### The task
From the line that contains "(549, 1006) none" through the end of the records below, write out each line exactly as it appears, but not the pictures.

### Data provided
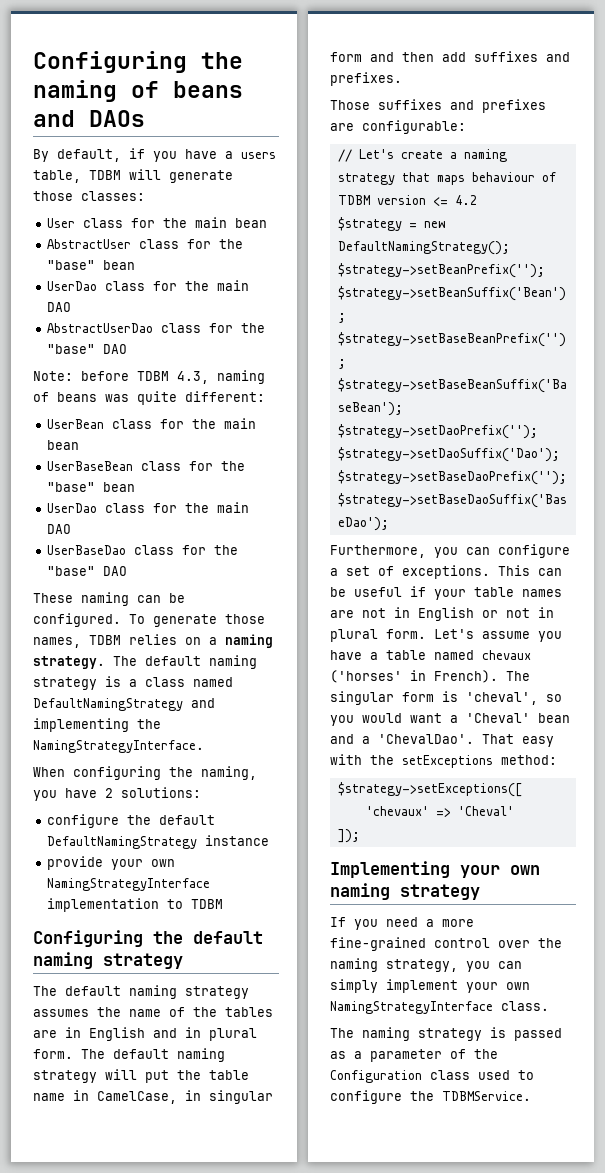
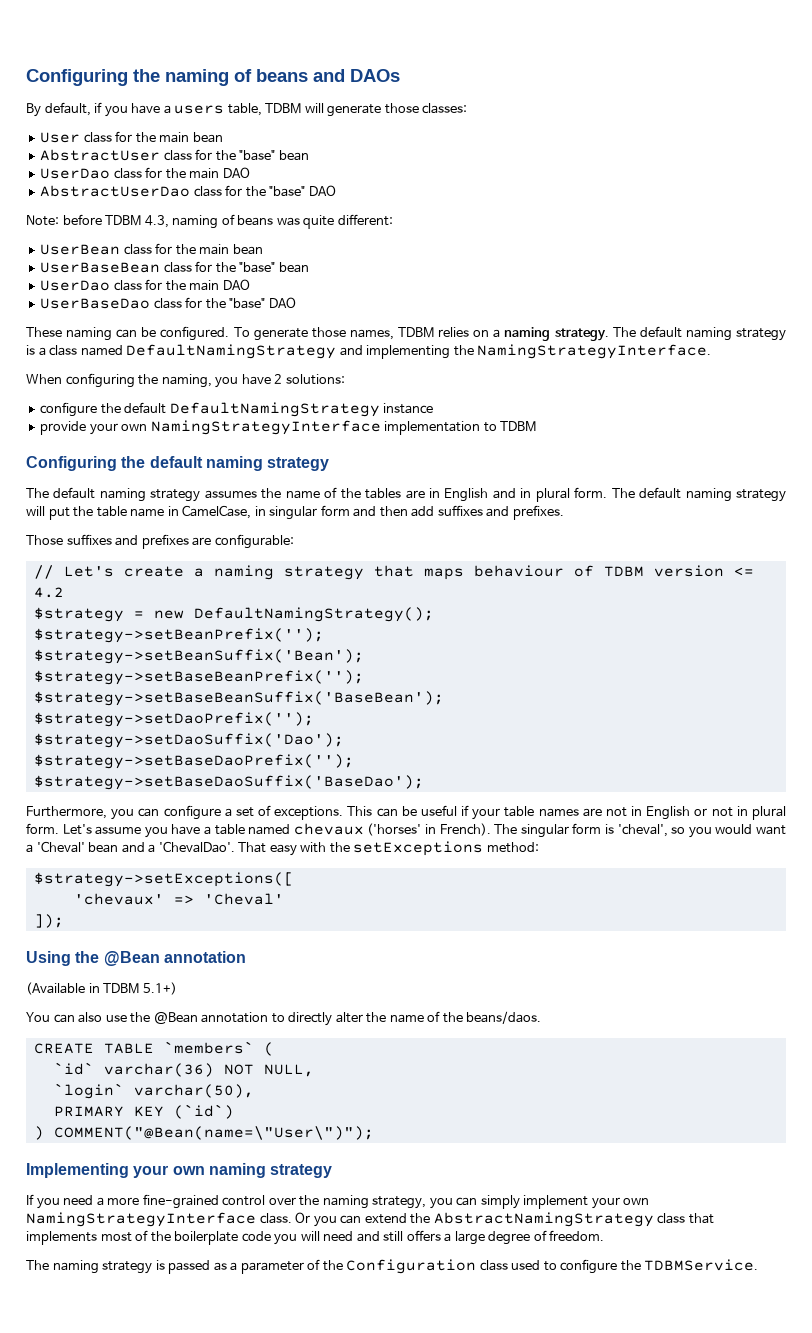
(360, 836) none -> [26,951,246,966] [26,982,177,995] [26,1011,542,1026] [33,1041,274,1056] [53,1062,314,1077] [53,1083,254,1099] [53,1104,234,1119] [33,1126,374,1140] // Using the @Bean annotation // (Available in TDBM 5.1+) // You can also use the @Bean annotation to directly alter the name of the beans/daos. // CREATE TABLE `members` ( // `id` varchar(36) NOT NULL, // `login` varchar(50), // PRIMARY KEY (`id`) // ) COMMENT("@Bean(name=\"User\")");
(549, 1006) none -> [295,1212,714,1227] [26,1230,605,1245] Or you can extend the AbstractNamingStrategy class that implements most of the boilerplate code you will need and still offers a large degree of freedom.

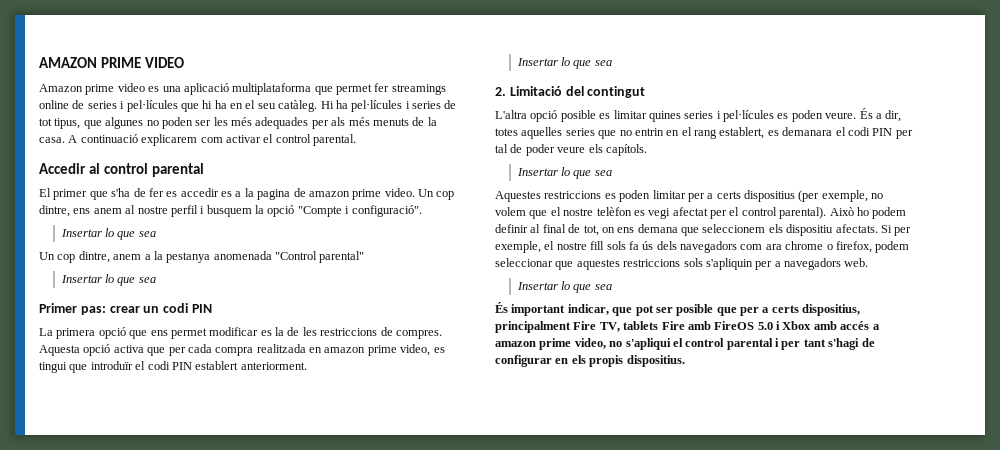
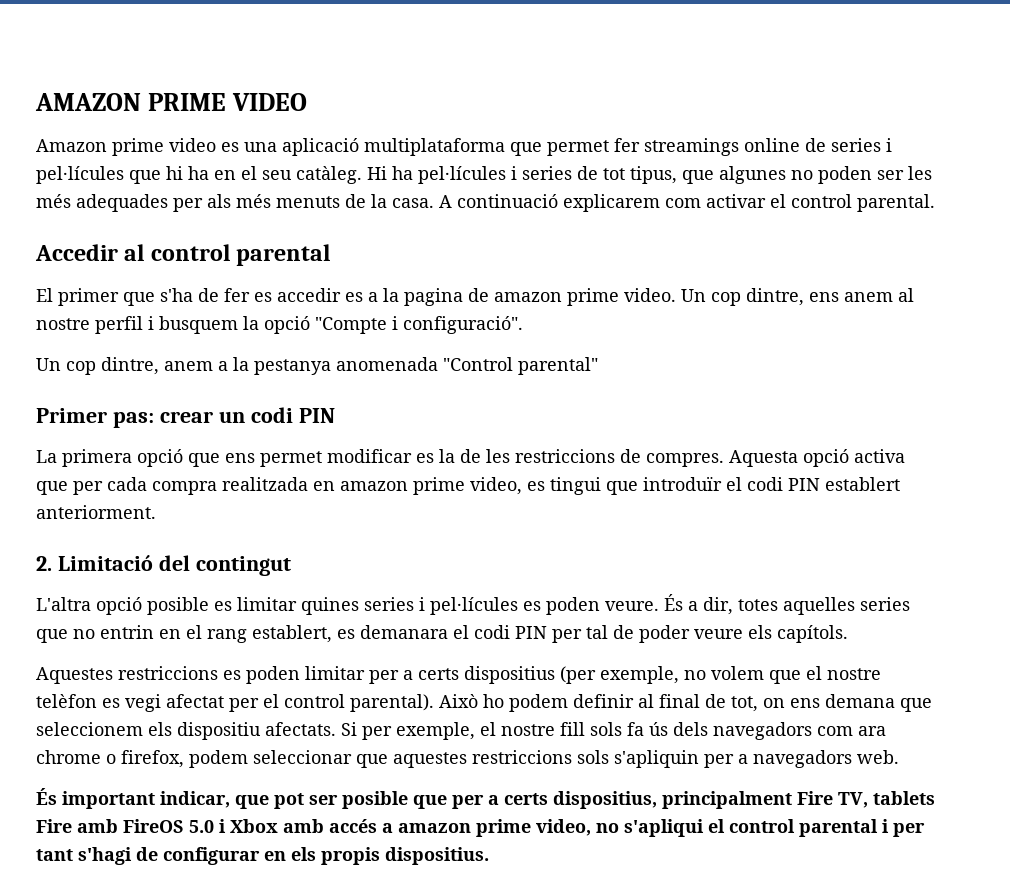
[60,228,156,240] // Insertar lo que sea -> (523, 325) none
[60,274,156,286] // Insertar lo que sea -> (598, 366) none
[516,57,612,69] // Insertar lo que sea -> (156, 512) none
[516,167,612,179] // Insertar lo que sea -> (848, 634) none
[516,281,612,293] // Insertar lo que sea -> (899, 757) none

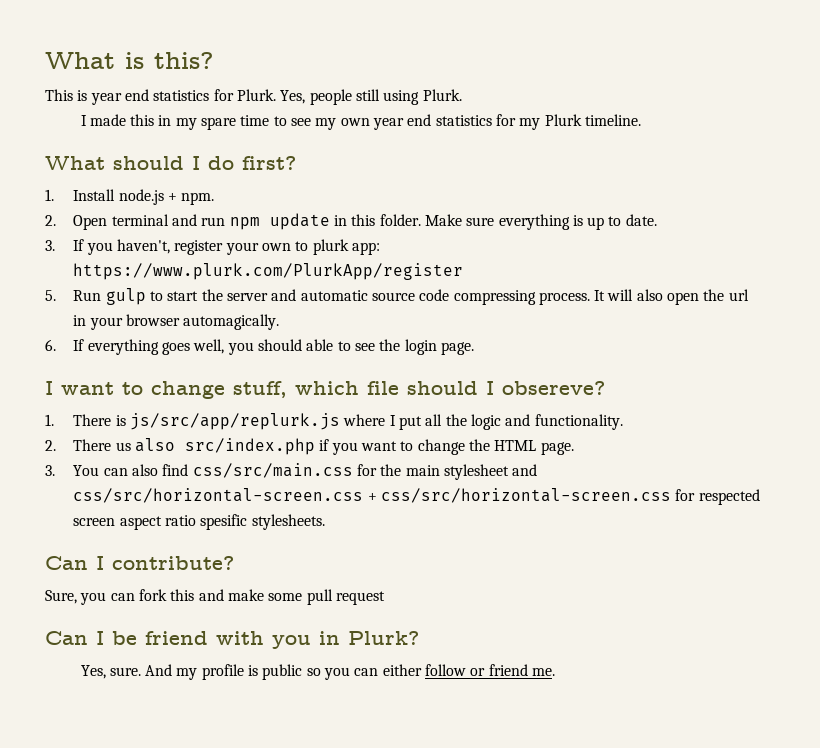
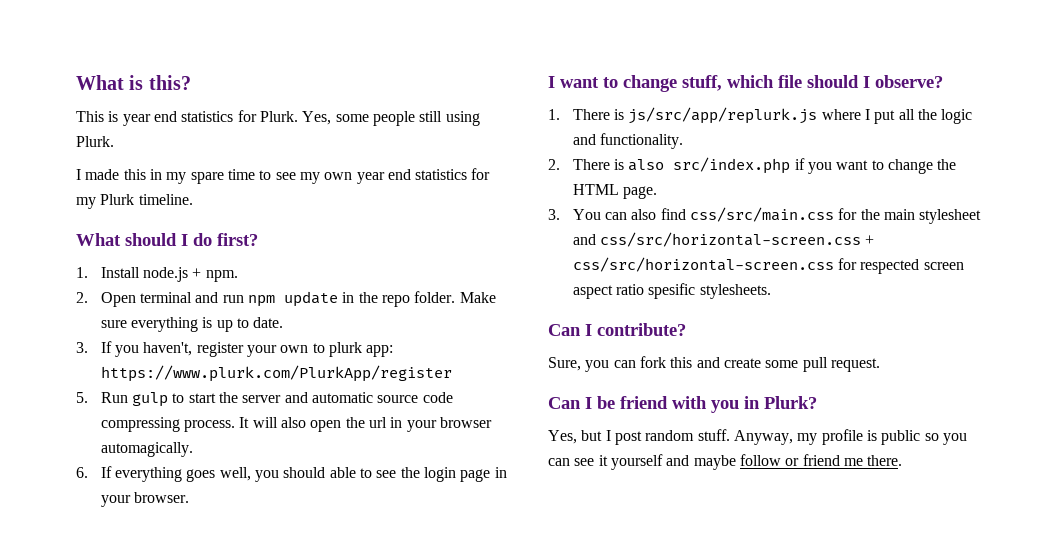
(306, 97) none -> [335,114,369,122] some
[351,214,376,226] this -> [358,292,410,307] the repo
[440,342,474,355] page. -> [460,467,507,482] [100,492,190,507] page in your browser.
[502,381,605,395] obsereve? -> [875,75,943,88] observe?
[115,442,131,451] us -> [614,159,625,170] is
[227,589,264,601] make -> [723,358,761,368] create
[335,591,385,605] request -> [830,358,880,372] request.
[109,664,173,676] sure. And -> [581,429,793,445] but I post random stuff. Anyway,
[382,664,422,676] either -> [574,454,736,470] see it yourself and maybe
[532,668,556,676] me. -> [843,455,903,466] me there.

### The completed task
(549, 1006) none -> [295,1212,714,1227] [26,1230,605,1245] Or you can extend the AbstractNamingStrategy class that implements most of the boilerplate code you will need and still offers a large degree of freedom.

[60,228,156,240] // Insertar lo que sea -> (523, 325) none
[60,274,156,286] // Insertar lo que sea -> (598, 366) none
[516,57,612,69] // Insertar lo que sea -> (156, 512) none
[516,167,612,179] // Insertar lo que sea -> (848, 634) none
[516,281,612,293] // Insertar lo que sea -> (899, 757) none

(306, 97) none -> [335,114,369,122] some
[351,214,376,226] this -> [358,292,410,307] the repo
[440,342,474,355] page. -> [460,467,507,482] [100,492,190,507] page in your browser.
[502,381,605,395] obsereve? -> [875,75,943,88] observe?
[115,442,131,451] us -> [614,159,625,170] is
[227,589,264,601] make -> [723,358,761,368] create
[335,591,385,605] request -> [830,358,880,372] request.
[109,664,173,676] sure. And -> [581,429,793,445] but I post random stuff. Anyway,
[382,664,422,676] either -> [574,454,736,470] see it yourself and maybe
[532,668,556,676] me. -> [843,455,903,466] me there.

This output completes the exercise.